#### [TASK DIRECTIONS]
Would you please copy each line of the data in which the string "akár" occurs?

#### [SUPPLIED DATA]
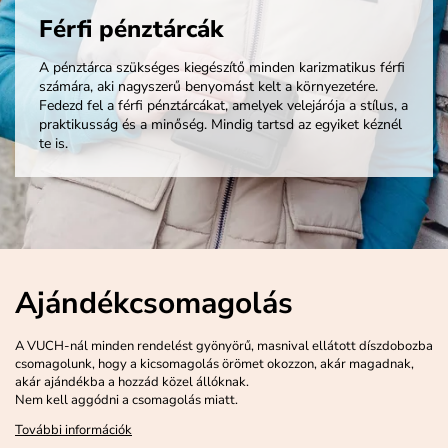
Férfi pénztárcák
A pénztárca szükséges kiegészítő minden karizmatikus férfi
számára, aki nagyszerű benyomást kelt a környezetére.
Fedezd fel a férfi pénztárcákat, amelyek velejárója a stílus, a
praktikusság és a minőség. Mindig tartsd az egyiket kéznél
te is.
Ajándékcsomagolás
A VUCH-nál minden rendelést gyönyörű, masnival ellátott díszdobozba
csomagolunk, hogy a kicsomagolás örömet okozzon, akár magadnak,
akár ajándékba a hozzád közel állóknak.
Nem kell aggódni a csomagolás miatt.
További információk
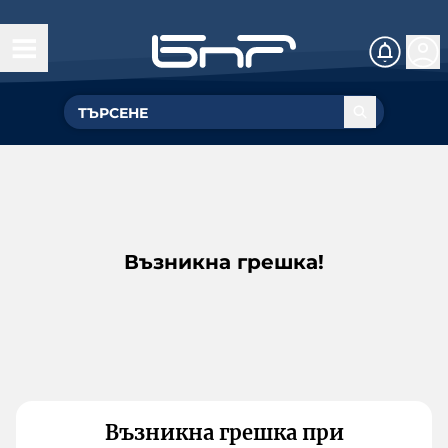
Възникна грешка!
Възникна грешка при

--

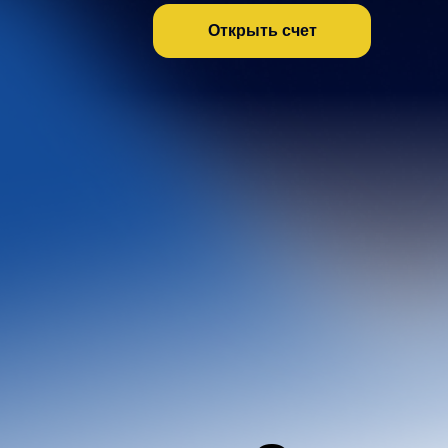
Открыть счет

#### [OUTPUT BELOW]
csomagolunk, hogy a kicsomagolás örömet okozzon, akár magadnak,
akár ajándékba a hozzád közel állóknak.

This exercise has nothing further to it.